Start of DATA PROVIDED

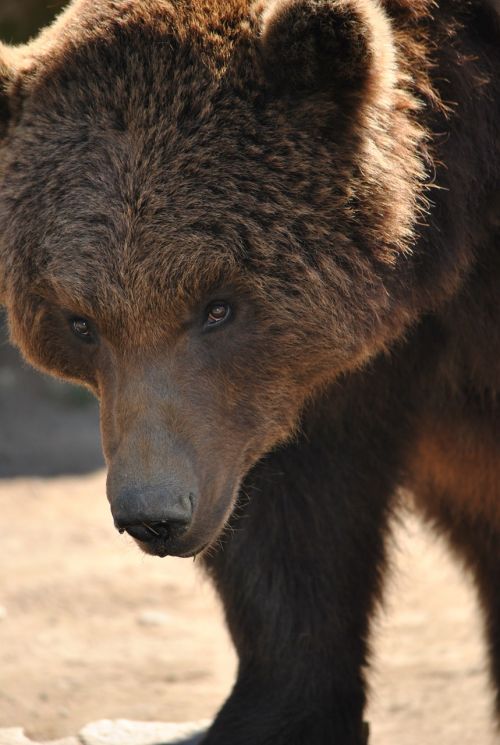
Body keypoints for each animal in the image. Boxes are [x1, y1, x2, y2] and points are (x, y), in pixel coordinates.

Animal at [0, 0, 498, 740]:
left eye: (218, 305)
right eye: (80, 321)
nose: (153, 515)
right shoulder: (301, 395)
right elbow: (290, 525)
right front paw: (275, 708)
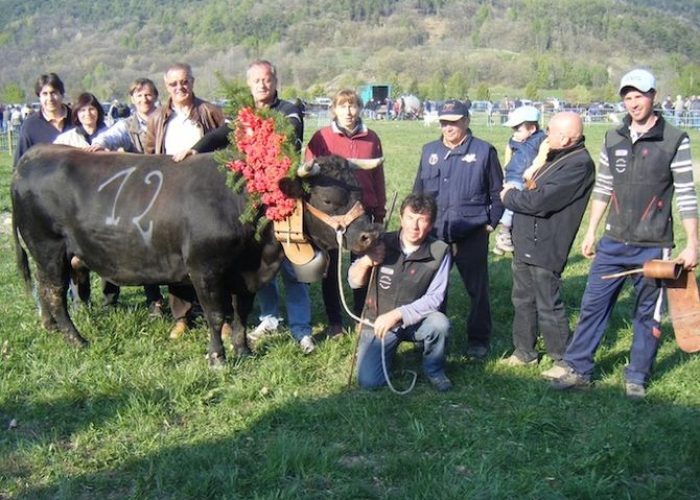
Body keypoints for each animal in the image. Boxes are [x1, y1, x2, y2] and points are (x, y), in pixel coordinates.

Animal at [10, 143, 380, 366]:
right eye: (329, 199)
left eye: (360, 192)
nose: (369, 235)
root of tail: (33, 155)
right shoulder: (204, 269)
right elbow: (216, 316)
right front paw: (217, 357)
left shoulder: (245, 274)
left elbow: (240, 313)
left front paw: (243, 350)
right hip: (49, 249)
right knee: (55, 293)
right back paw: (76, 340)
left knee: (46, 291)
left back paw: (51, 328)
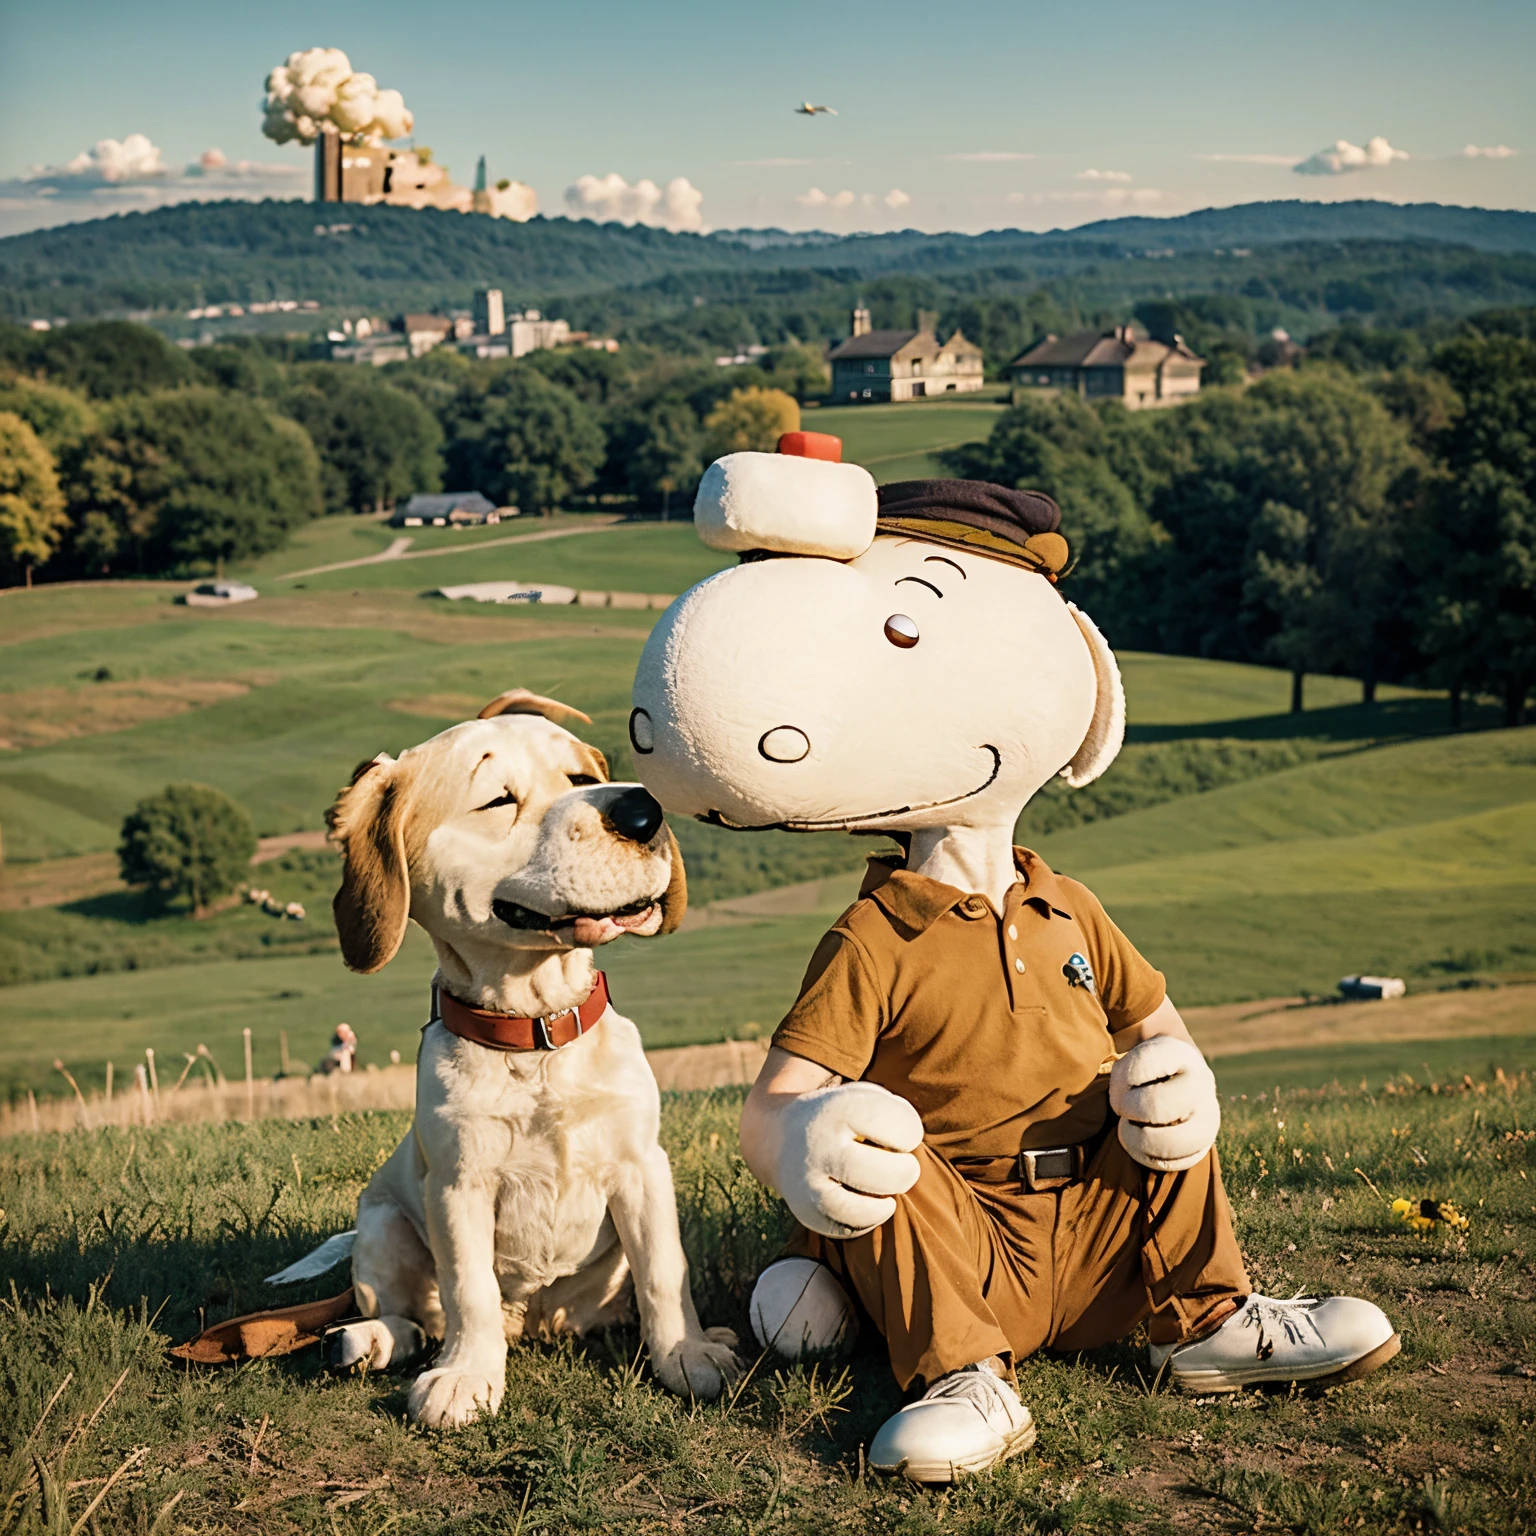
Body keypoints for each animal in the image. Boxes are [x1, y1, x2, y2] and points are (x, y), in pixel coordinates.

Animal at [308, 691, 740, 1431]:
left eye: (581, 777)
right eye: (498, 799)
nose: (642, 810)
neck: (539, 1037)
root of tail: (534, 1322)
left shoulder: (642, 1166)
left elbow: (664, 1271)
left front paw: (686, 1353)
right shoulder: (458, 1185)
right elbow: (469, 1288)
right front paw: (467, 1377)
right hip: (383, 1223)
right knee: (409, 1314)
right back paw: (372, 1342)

End of DATA PROVIDED
Start of DATA PROVIDED

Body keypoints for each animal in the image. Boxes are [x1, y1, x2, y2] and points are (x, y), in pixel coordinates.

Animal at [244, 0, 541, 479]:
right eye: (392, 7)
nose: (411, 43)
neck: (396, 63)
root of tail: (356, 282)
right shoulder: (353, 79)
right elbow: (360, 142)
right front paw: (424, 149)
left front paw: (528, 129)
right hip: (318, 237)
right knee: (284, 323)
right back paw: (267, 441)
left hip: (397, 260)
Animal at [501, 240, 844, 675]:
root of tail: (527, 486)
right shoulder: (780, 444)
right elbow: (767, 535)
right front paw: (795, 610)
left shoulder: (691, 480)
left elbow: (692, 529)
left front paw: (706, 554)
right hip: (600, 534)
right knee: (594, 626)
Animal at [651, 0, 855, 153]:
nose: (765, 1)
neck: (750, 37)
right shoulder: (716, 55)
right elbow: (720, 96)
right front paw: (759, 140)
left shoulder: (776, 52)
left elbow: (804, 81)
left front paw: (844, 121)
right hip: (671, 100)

End of DATA PROVIDED
Start of DATA PROVIDED

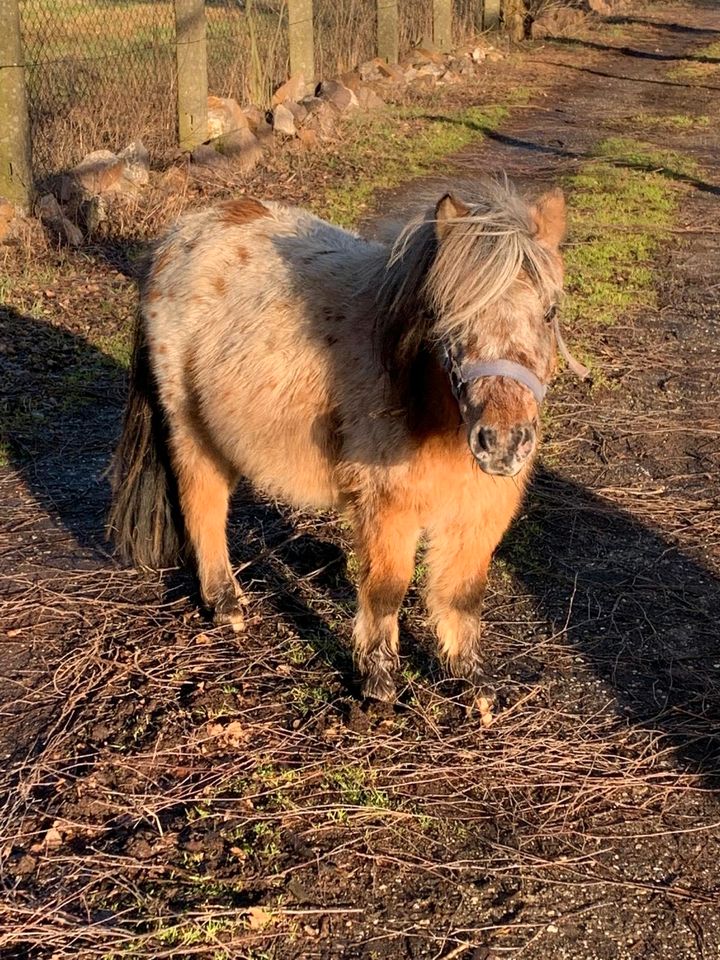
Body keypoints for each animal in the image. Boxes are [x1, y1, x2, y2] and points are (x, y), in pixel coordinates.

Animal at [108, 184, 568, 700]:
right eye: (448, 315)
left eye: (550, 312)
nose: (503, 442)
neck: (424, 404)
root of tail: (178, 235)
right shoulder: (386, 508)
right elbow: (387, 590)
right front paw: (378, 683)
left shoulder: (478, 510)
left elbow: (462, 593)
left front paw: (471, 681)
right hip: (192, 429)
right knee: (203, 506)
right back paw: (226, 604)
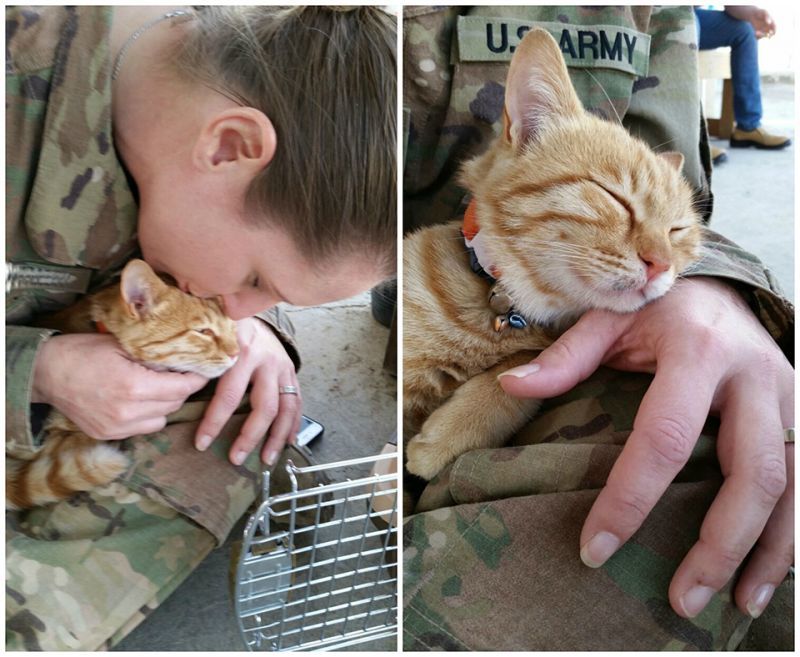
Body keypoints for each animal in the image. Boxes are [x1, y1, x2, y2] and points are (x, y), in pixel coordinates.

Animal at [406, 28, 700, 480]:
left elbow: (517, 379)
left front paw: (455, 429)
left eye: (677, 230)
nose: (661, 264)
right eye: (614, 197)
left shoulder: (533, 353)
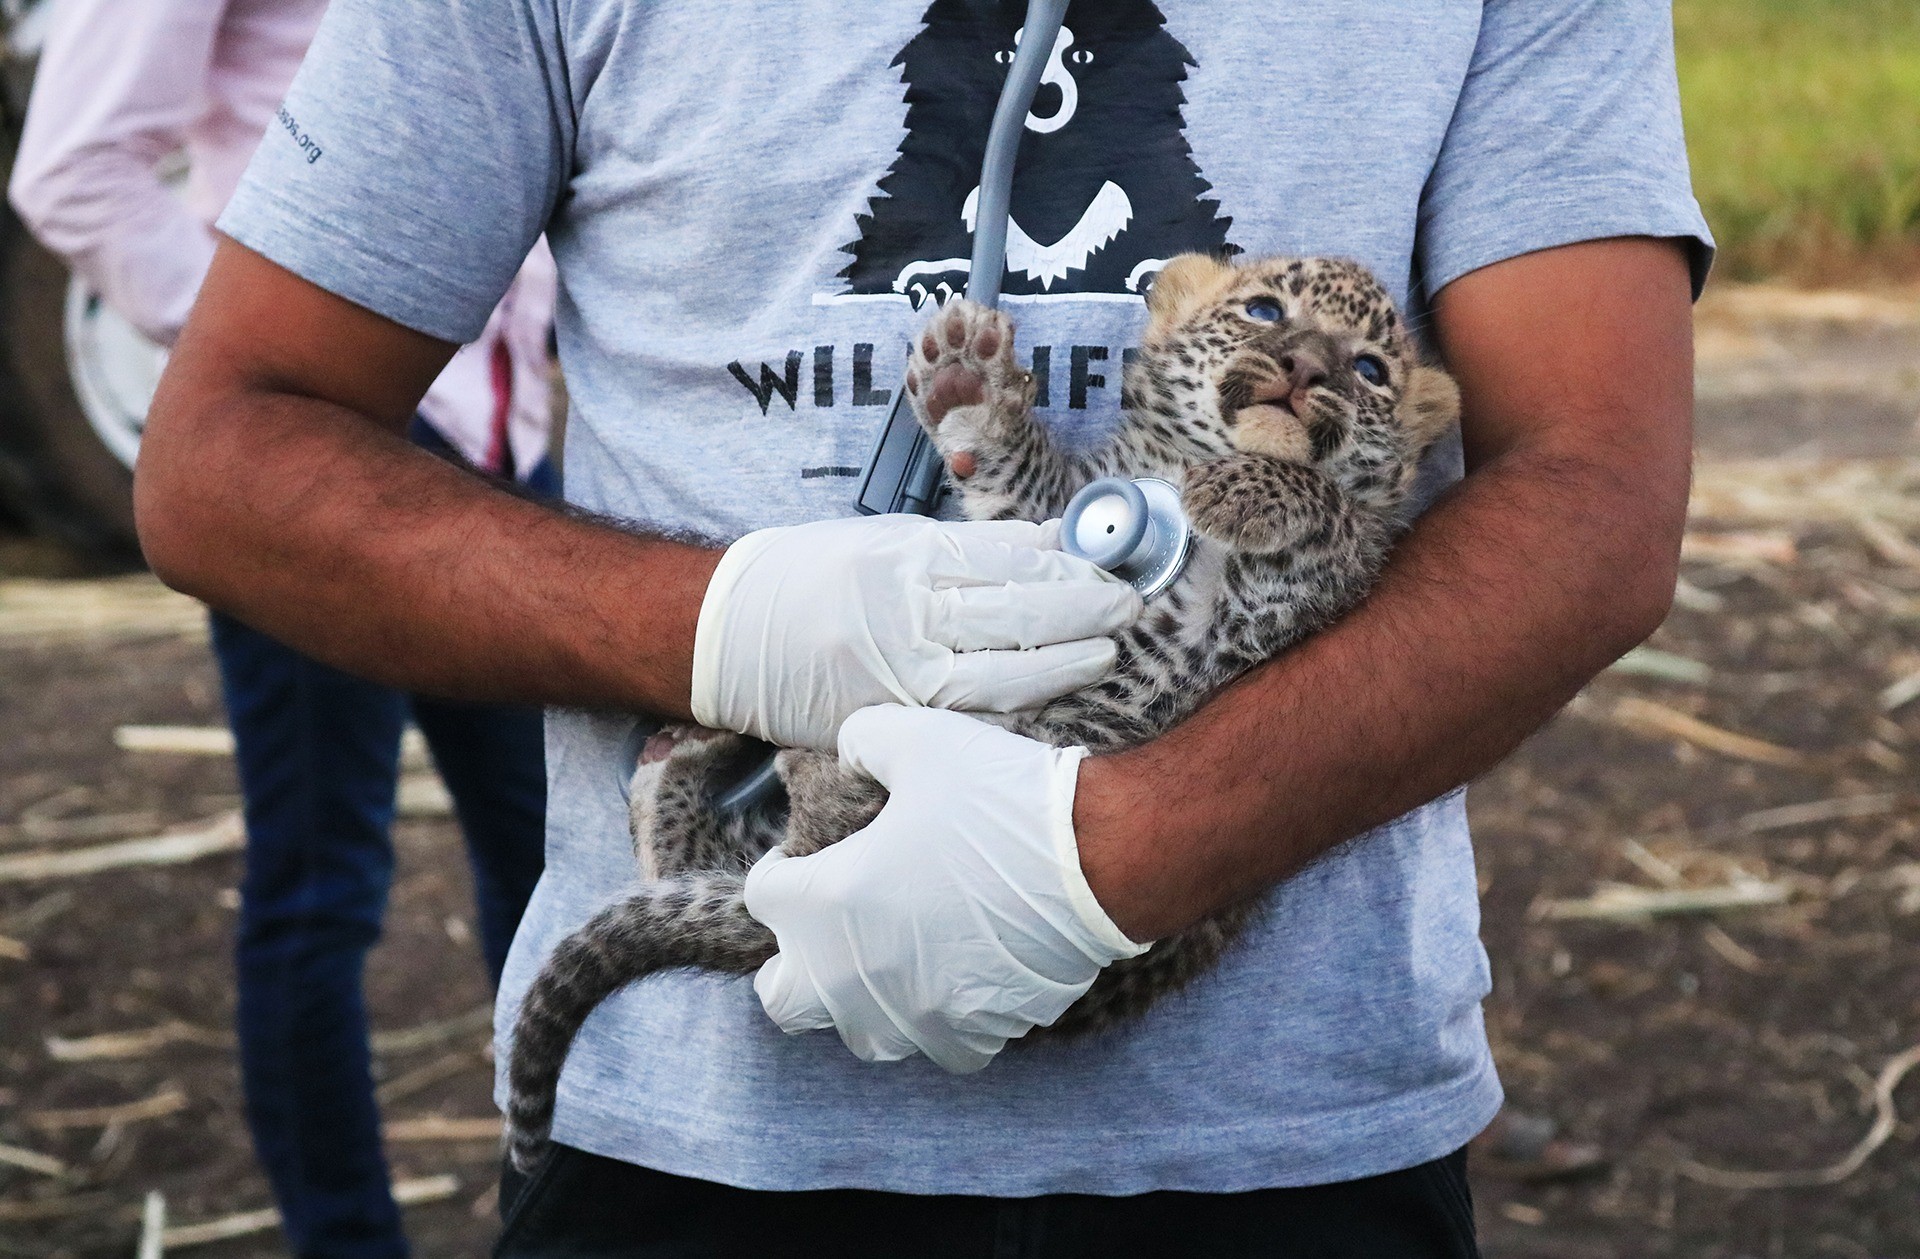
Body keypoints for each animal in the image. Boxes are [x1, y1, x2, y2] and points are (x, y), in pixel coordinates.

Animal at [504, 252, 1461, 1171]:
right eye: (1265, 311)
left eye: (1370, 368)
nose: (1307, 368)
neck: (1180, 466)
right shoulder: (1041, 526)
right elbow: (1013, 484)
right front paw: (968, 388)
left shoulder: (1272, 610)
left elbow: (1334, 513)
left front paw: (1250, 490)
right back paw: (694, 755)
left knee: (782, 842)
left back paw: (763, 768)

End of DATA PROVIDED

= WHAT THE TASK ASKS =
Line by line, count how many lines of the entries contain the word "back", and give only that number.

= WRITTEN RESPONSE =
7